Well, some of those regulars - and a lot of them have been coming to the pub since it opened - are going to wonder what became of the old place. They’re going to start looking about for a new place to hang out, somewhere they can kick back like they once did. And once those regulars start leaving, the conversations get a little less interesting each evening, there are fewer people clustered round the pool table or arguing over the jukebox, and slowly the pub starts to lose its battered, irreverent charm. Hanging out there just isn’t any fun when you have to look nervously over your shoulder to make sure you haven’t broken any of the new rules that you aren’t too sure of anyway, and you start wondring why you bother to come any more. The place used to be the best, but it just lost its spark.

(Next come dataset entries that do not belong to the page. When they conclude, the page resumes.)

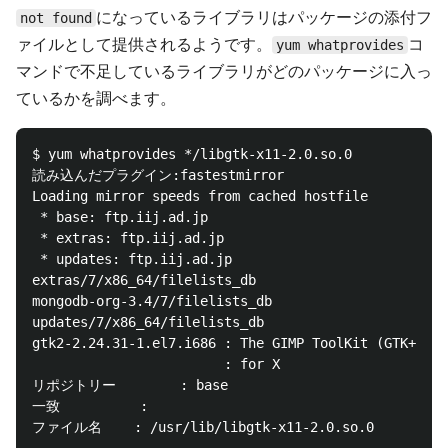
になっているライブラリはパッケージの添付フ
not found
ァイルとして提供されるようです。
コ
yum whatprovides
マンドで不足しているライブラリがどのパッケージに入っ
ているかを調べます。
$ yum whatprovides */libgtk-x11-2.0.so.0

読み込んだプラグイン:fastestmirror

Loading mirror speeds from cached hostfile

 * base: ftp.iij.ad.jp

 * extras: ftp.iij.ad.jp

 * updates: ftp.iij.ad.jp

extras/7/x86_64/filelists_db                        
mongodb-org-3.4/7/filelists_db                      
updates/7/x86_64/filelists_db                       
gtk2-2.24.31-1.el7.i686 : The GIMP ToolKit (GTK+), a
                        : for X

リポジトリー        : base

一致          :

ファイル名    : /usr/lib/libgtk-x11-2.0.so.0
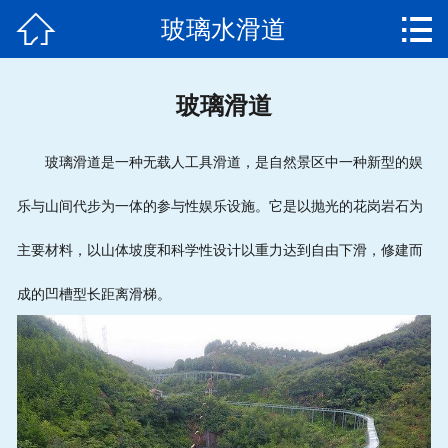


玻璃水滑道
网站首页

武汉客户游乐园项目完
玻璃滑道
工
玻璃滑道是一种无载人工具滑道，是自然景区中一种新型的娱
大型游乐设备厂家
乐与山间代步为一体的参与性娱乐设施。它是以抛光的花岗岩石为
游乐设备
主要材料，以山体坡度和科学性设计以重力达到自由下滑，修建而
工作原理
成的凹槽型长距离滑梯。
发货通知
成功案例
产品视频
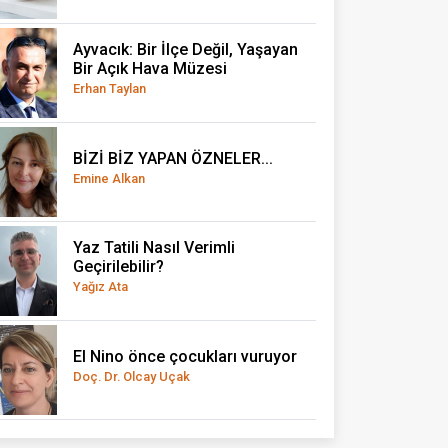
Ayvacık: Bir İlçe Değil, Yaşayan
Bir Açık Hava Müzesi
Erhan Taylan
BİZİ BİZ YAPAN ÖZNELER...
Emine Alkan
Yaz Tatili Nasıl Verimli
Geçirilebilir?
Yağız Ata
El Nino önce çocukları vuruyor
Doç. Dr. Olcay Uçak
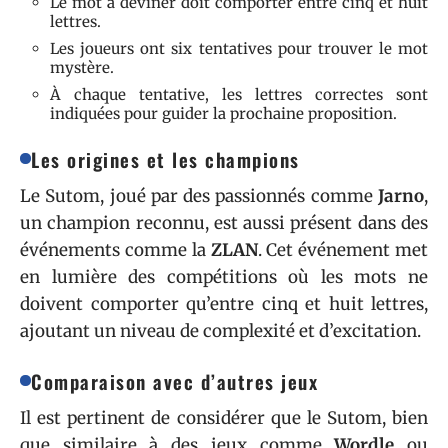
Le mot à deviner doit comporter entre cinq et huit
lettres.
Les joueurs ont six tentatives pour trouver le mot
mystère.
À chaque tentative, les lettres correctes sont
indiquées pour guider la prochaine proposition.
Les origines et les champions
Le Sutom, joué par des passionnés comme
Jarno
,
un champion reconnu, est aussi présent dans des
événements comme la
ZLAN
. Cet événement met
en lumière des compétitions où les mots ne
doivent comporter qu’entre cinq et huit lettres,
ajoutant un niveau de complexité et d’excitation.
Comparaison avec d’autres jeux
Il est pertinent de considérer que le Sutom, bien
que similaire à des jeux comme
Wordle
ou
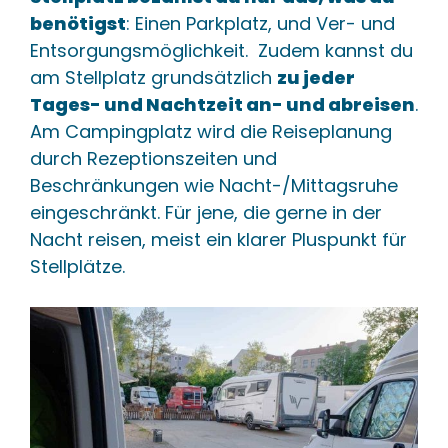
benötigst
: Einen Parkplatz, und Ver- und
Entsorgungsmöglichkeit. Zudem kannst du
am Stellplatz grundsätzlich
zu jeder
Tages- und Nachtzeit an- und abreisen
.
Am Campingplatz wird die Reiseplanung
durch Rezeptionszeiten und
Beschränkungen wie Nacht-/Mittagsruhe
eingeschränkt. Für jene, die gerne in der
Nacht reisen, meist ein klarer Pluspunkt für
Stellplätze.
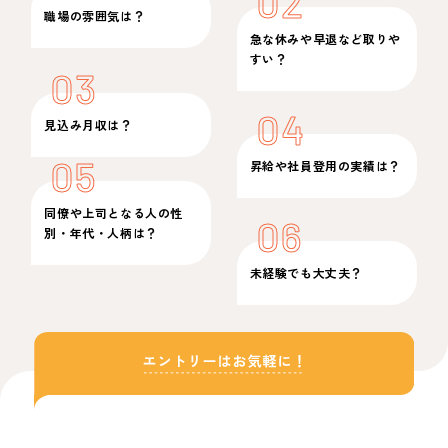
02
職場の雰囲気は？
急な休みや早退など取りや
すい？
03
04
見込み月収は？
05
昇給や社員登用の実績は？
同僚や上司となる人の性
06
別・年代・人柄は？
未経験でも大丈夫？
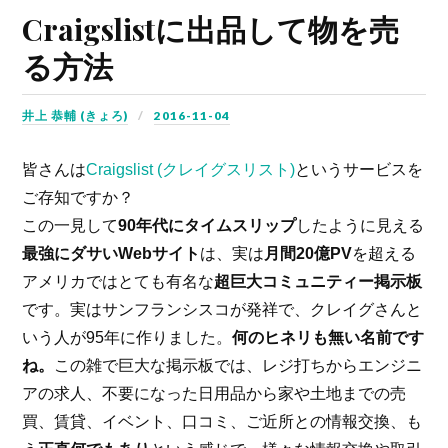
Craigslistに出品して物を売
る方法
井上 恭輔 (きょろ)
2016-11-04
皆さんは
Craigslist (クレイグスリスト)
というサービスを
ご存知ですか？
この一見して
90年代にタイムスリップ
したように見える
最強にダサいWebサイト
は、実は
月間20億PV
を超える
アメリカではとても有名な
超巨大コミュニティー掲示板
です。実はサンフランシスコが発祥で、クレイグさんと
いう人が95年に作りました。
何のヒネリも無い名前です
ね。
この雑で巨大な掲示板では、レジ打ちからエンジニ
アの求人、不要になった日用品から家や土地までの売
買、賃貸、イベント、口コミ、ご近所との情報交換、も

The pub is its customers, Ed and they are leaving, they are leaving in droves because your new rules are driving them away. You can tell yourself that it’s just a few hothead malcontents who were never satisfied anyway, but you know it isn’t so. You are losing your best customers, the people who have made this pub what it is for the last ten years: they’re leaving, and they’re taking others with them. Hell, a couple of the new joints they’ve started going to have had more interest in a week than some of your improvements have had in six months. Does that not give you pause to wonder just what you’re doing to this place, what has happened under your new management?
And if that doesn’t give you pause for thought, consider this: what are you going to tell the new owners, when they ask you how you managed in two months to run off your best customers and destroy a place that ran, through good times and bad, for ten years. What are you going to say to them?